WHAT IS BEING ASKED: For this exercise, reproduce only the lines from the one holding "these documents is" through the final line of the data below, exactly, and omit pictures.

DATASET EXCERPTS section start

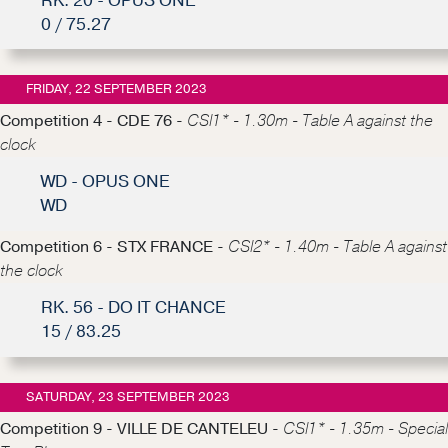
RK. 20 - OPUS ONE
0 / 75.27
FRIDAY, 22 SEPTEMBER 2023
Competition 4 - CDE 76 -
CSI1* - 1.30m - Table A against the
clock
WD - OPUS ONE
WD
Competition 6 - STX FRANCE -
CSI2* - 1.40m - Table A against
the clock
RK. 56 - DO IT CHANCE
15 / 83.25
SATURDAY, 23 SEPTEMBER 2023
Competition 9 - VILLE DE CANTELEU -
CSI1* - 1.35m - Special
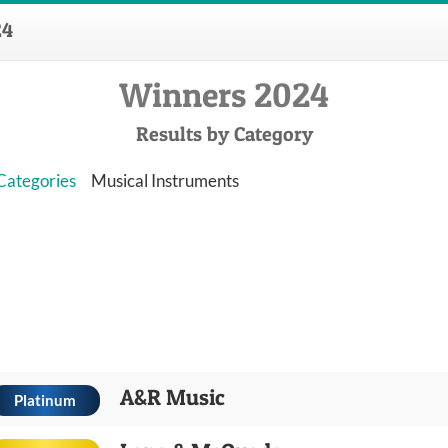
24
Winners 2024
Results by Category
 Categories
Musical Instruments
A&R Music
Platinum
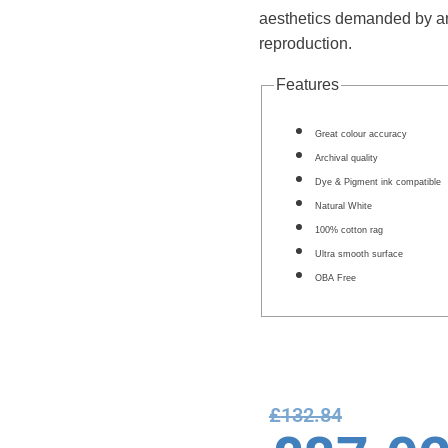
aesthetics demanded by artis
reproduction.
Features
Great colour accuracy
Archival quality
Dye & Pigment ink compatible
Natural White
100% cotton rag
Ultra smooth surface
OBA Free
£
132.84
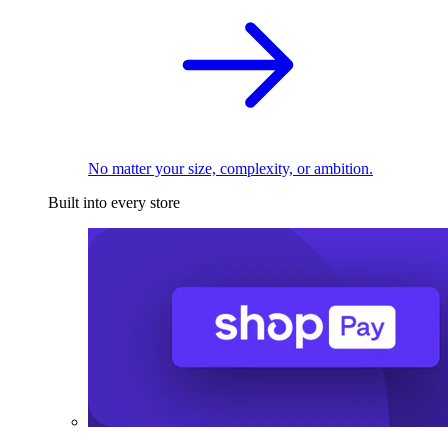
No matter your size, complexity, or ambition.
Built into every store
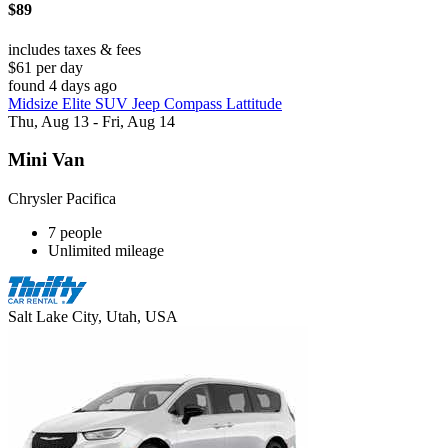
$89
includes taxes & fees
$61 per day
found 4 days ago
Midsize Elite SUV Jeep Compass Lattitude
Thu, Aug 13 - Fri, Aug 14
Mini Van
Chrysler Pacifica
7 people
Unlimited mileage
Salt Lake City, Utah, USA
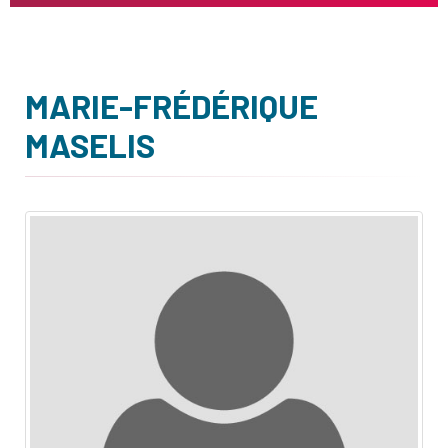
MARIE-FRÉDÉRIQUE
MASELIS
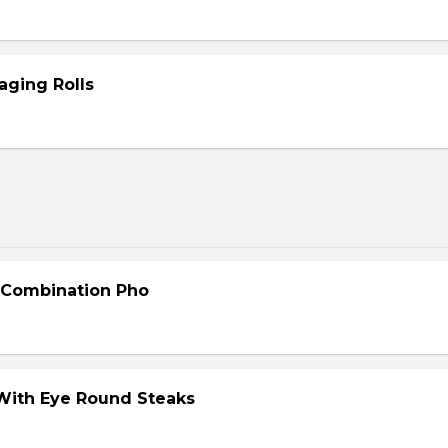
aging Rolls
- Combination Pho
 With Eye Round Steaks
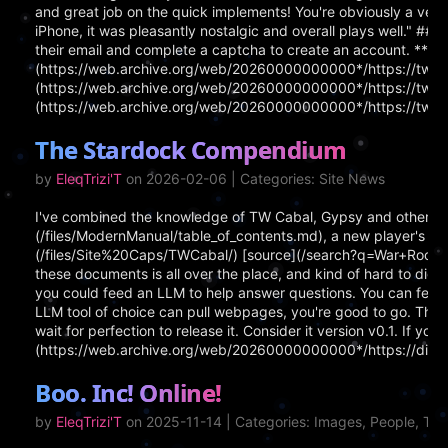
and great job on the quick implements! You're obviously a very
iPhone, it was pleasantly nostalgic and overall plays well." ## 
their email and complete a captcha to create an account. **Lin
(https://web.archive.org/web/20260000000000*/https://tw3002
(https://web.archive.org/web/20260000000000*/https://tw300
(https://web.archive.org/web/20260000000000*/https://tw30
The Stardock Compendium
by
EleqTrizi'T
on 2026-02-06 | Categories: Site News
I've combined the knowledge of TW Cabal, Gypsy and others 
(/files/ModernManual/table_of_contents.md), a new player's gui
(/files/Site%20Caps/TWCabal/) [source](/search?q=War+Room+Gui
these documents is all over the place, and kind of hard to diges
you could feed an LLM to help answer questions. You can feed a
LLM tool of choice can pull webpages, you're good to go. The C
wait for perfection to release it. Consider it version v0.1. If 
(https://web.archive.org/web/20260000000000*/https://d
Boo. Inc! Online!
by
EleqTrizi'T
on 2025-11-14 | Categories: Images, People, T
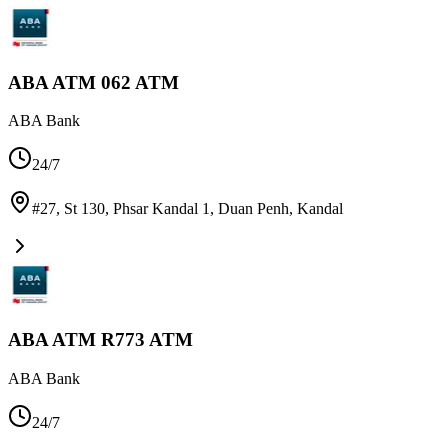
ABA ATM 062 ATM
ABA Bank
24/7
#27, St 130, Phsar Kandal 1, Duan Penh
,
Kandal
ABA ATM R773 ATM
ABA Bank
24/7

DATASET EXCERPTS section end

RESPONSE TO THE TASK:
these documents is all over the place, and kind of hard to diges
you could feed an LLM to help answer questions. You can feed a
LLM tool of choice can pull webpages, you're good to go. The C
wait for perfection to release it. Consider it version v0.1. If 
(https://web.archive.org/web/20260000000000*/https://d
Boo. Inc! Online!
by
EleqTrizi'T
on 2025-11-14 | Categories: Images, People, T
ABA ATM 062 ATM
ABA Bank
24/7
#27, St 130, Phsar Kandal 1, Duan Penh
,
Kandal
ABA ATM R773 ATM
ABA Bank
24/7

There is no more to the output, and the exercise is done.